Elle admet néanmoins que "les choses auraient été bien plus compliquées si [s]on personnage avait été Marocain ou installé au Maroc. Les autorités de Rabat estiment que si on met en scène un personnage marocain, même dans une œuvre de fiction, on est responsable de l’image de la femme marocaine". Ce n’est pourtant pas tant pour échapper à la censure que Leïla Slimani n’a pas campé un personnage marocain que pour tendre à une "forme d’universalité" et déjouer ce qu’on pouvait attendre d’elle en France : "Quand une jeune maghrébine publie un premier roman, il faut que ce soit sur l’Islam, l’identité, le Maghreb, l’immigration, etc. Je voulais aussi dire qu’un Maghrébin en France a accès à l’universalité et n’est pas obligé de parler des dunes, des chameaux et des mosquées !", tranche l’auteur qui abhorre la sempiternelle question de l’identité à laquelle on veut toujours la ramener.
Franco-marocaine, Leïla Slimani est née en 1981 à Rabat d’une mère mi-alsacienne, mi-algérienne et d’un père marocain, des parents "très libres" à qui elle dédie le livre. "Mes parents étaient amoureux des livres et ils nous ont élevés de manière assez marginale en considérant que la liberté et la subversion étaient incontournables", témoigne-t-elle. En sortant du lycée français de Rabat, elle part en France et entre à Sciences Po Paris puis à l’ESCP, section média. Diplômée, elle est embauchée au journal "Jeune Afrique" où elle passe cinq ans. Mais "la vie dans une rédaction, c’est pas [s]on truc", admet-elle, dans un sourire. Elle démissionne pour se consacrer à l’écriture. Après un premier roman autobiographique resté au fond d’un tiroir - "dans l’écriture, il faut savoir jeter", confie-t-elle - c’est l’affaire DSK en 2011 qui lui donne l’idée de son roman. Elle allaite son fils, né de son mariage avec un banquier français, en regardant la télévision.
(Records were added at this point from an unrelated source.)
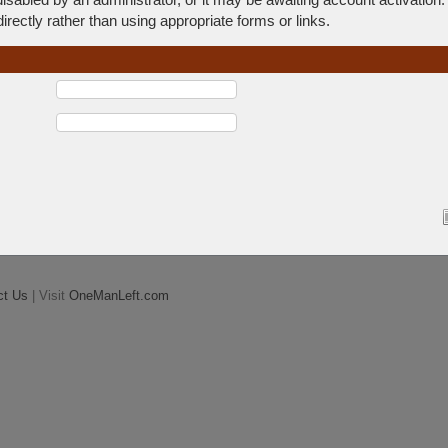
rectly rather than using appropriate forms or links.
ct Us
| Visit
OneManLeft.com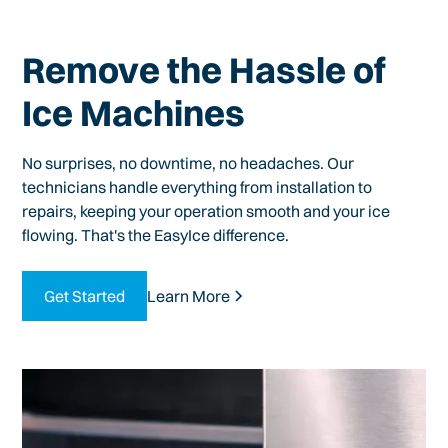
Remove the Hassle of
Ice Machines
No surprises, no downtime, no headaches. Our
technicians handle everything from installation to
repairs, keeping your operation smooth and your ice
flowing. That's the EasyIce difference.
Get Started
Learn More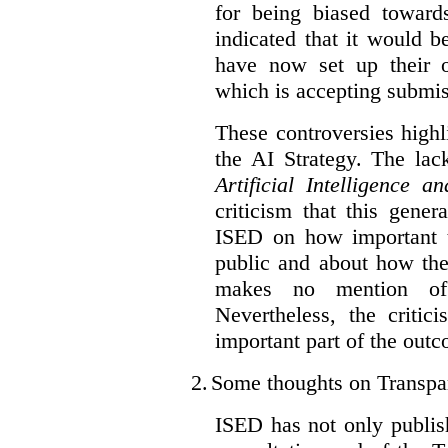
for being biased toward
indicated that it would b
have now set up their
which is accepting submis
These controversies high
the AI Strategy. The lac
Artificial Intelligence 
criticism that this gene
ISED on how important t
public and about how th
makes no mention of 
Nevertheless, the criti
important part of the outc
2.
Some thoughts on Transpa
ISED has not only publis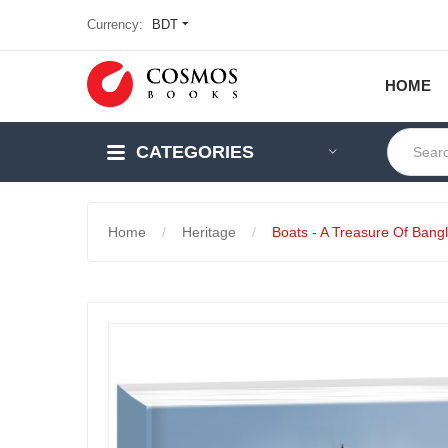
Currency:
BDT
HOME
CATEGORIES
Home
Heritage
Boats - A Treasure Of Bang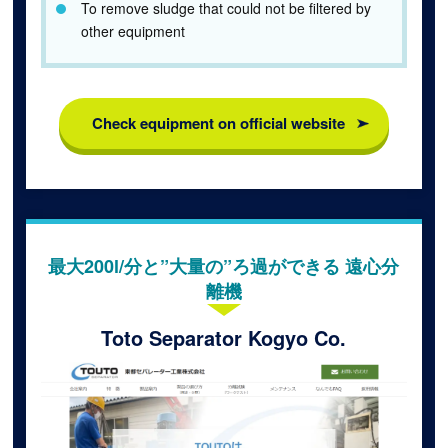
To remove sludge that could not be filtered by
other equipment
Check equipment on official website
最大200l/分と”大量の”ろ過ができる 遠心分
離機
Toto Separator Kogyo Co.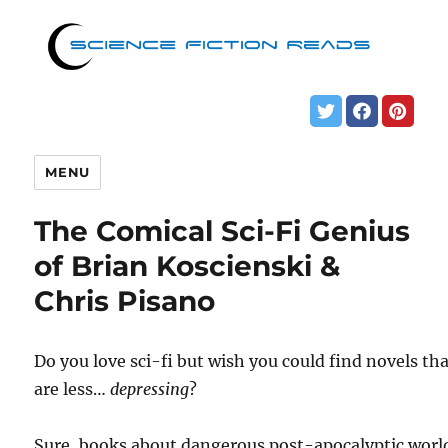
MENU
The Comical Sci-Fi Genius
of Brian Koscienski &
Chris Pisano
Do you love sci-fi but wish you could find novels th
are less…
depressing
?
Sure, books about dangerous post-apocalyptic worl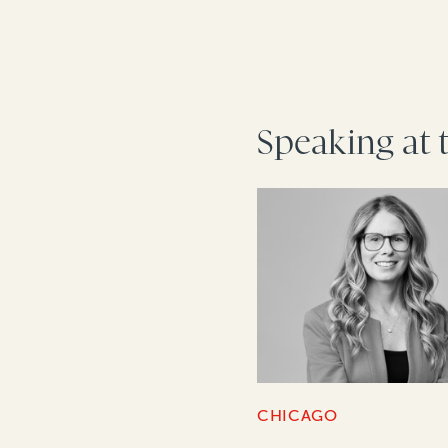
Speaking at 
CHICAGO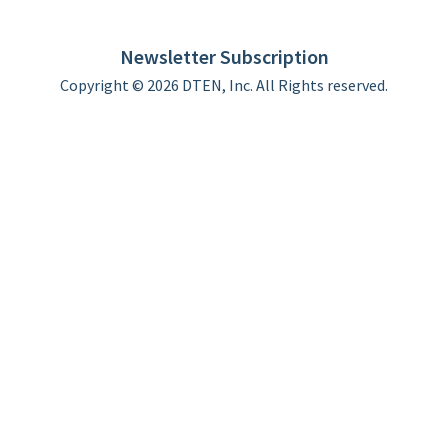
DTEN support
Limited Warranty
Newsletter Subscription
Copyright © 2026 DTEN, Inc. All Rights reserved.
Privacy Policy
Terms of Use
DTEN Service Agreement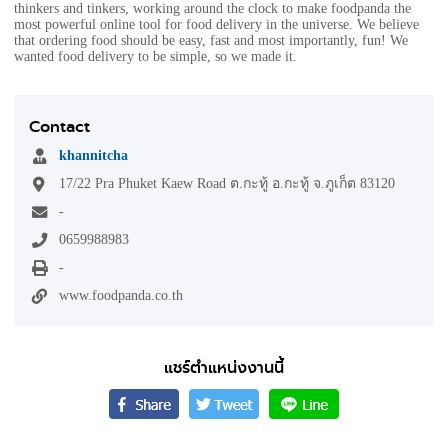
thinkers and tinkers, working around the clock to make foodpanda the
most powerful online tool for food delivery in the universe. We believe
that ordering food should be easy, fast and most importantly, fun! We
wanted food delivery to be simple, so we made it.
Contact
khannitcha
17/22 Pra Phuket Kaew Road ต.กะทู้ อ.กะทู้ จ.ภูเก็ต 83120
-
0659988983
-
www.foodpanda.co.th
แชร์ตำแหน่งงานนี้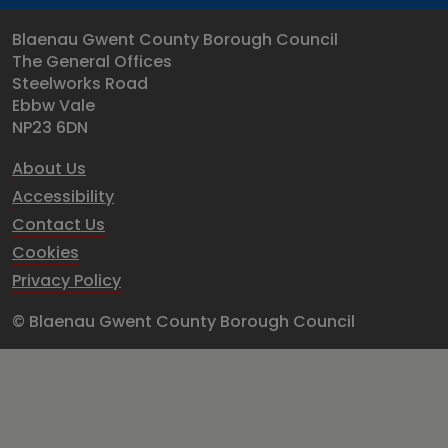
Blaenau Gwent County Borough Council
The General Offices
Steelworks Road
Ebbw Vale
NP23 6DN
About Us
Accessibility
Contact Us
Cookies
Privacy Policy
© Blaenau Gwent County Borough Council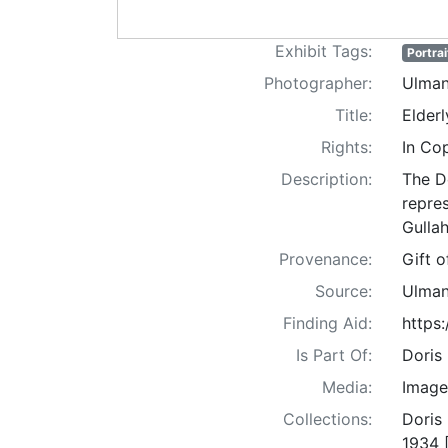
Exhibit Tags:
Portrai
Photographer:
Ulman
Title:
Elderl
Rights:
In Co
Description:
The D
repre
Gullah
Provenance:
Gift 
Source:
Ulman
Finding Aid:
https
Is Part Of:
Doris
Media:
Image
Collections:
Doris
1934 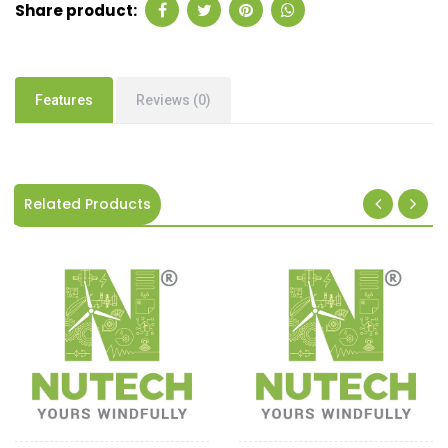
Share product:
Features
Reviews (0)
Related Products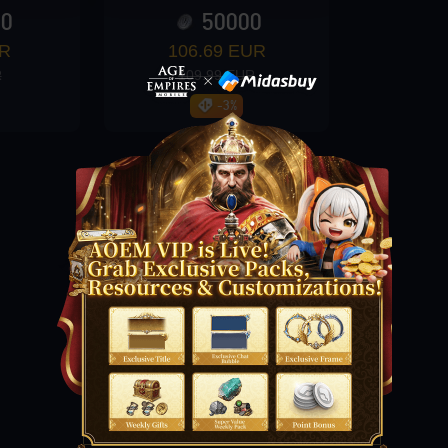
00
50000
UR
106.69 EUR
R
109.99 EUR
-3%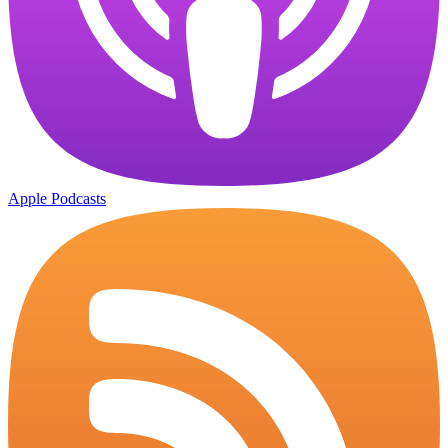
Apple Podcasts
"La noirceur humaine me fascine"
"Je regardais ces images d’un homme défait, blafard. J’ai été interpellé par le fait qu’un homme qui a la maîtrise de sa vie et qui est arrivé si haut soit capable de tout perdre pour une affaire de sexe", explique-t-elle. Rapidement, l’idée de traiter le personnage au féminin s’impose à elle. "J’aime les femmes anti-héros. Je voulais sortir des personnages de mère courage. Ce sont les personnages féminins négatifs qui m’intéressent ", poursuit-elle.
Leïla Slimani se replonge dans la lecture de Madame Bovary, d’Anna Karénine et de ces femmes qui tentent "d’échapper à leur vie". Peu à peu, le personnage d’Adèle Robinson se dessine : "Pendant l’écriture du roman, je l’observais, je la laissais vivre. C’est d’ailleurs ce que m’a conseillé mon éditeur [Jean-Marie Laclavetine, ndlr] : de regarder Adèle et d’écrire ce qu’elle fait, pas ce qu’elle pense", explique Leïla Slimani, qui a voulu éviter l’écueil du roman psychologique.
"La noirceur humaine me fascine, je trouve ça vertigineux. Et il y a peu de personnages féminins qui sont explorée sous cet angle". Elle s’y est attelée et poursuit son exploration des vicissitudes féminines. La douce Leïla confie avoir entamé l’écriture d’un nouveau roman. "Là, c’est encore pire, je ne sais même pas comment je vais atteindre la noirceur de cet être", se demande-t-elle dans un éclat de rire solaire. Ça promet.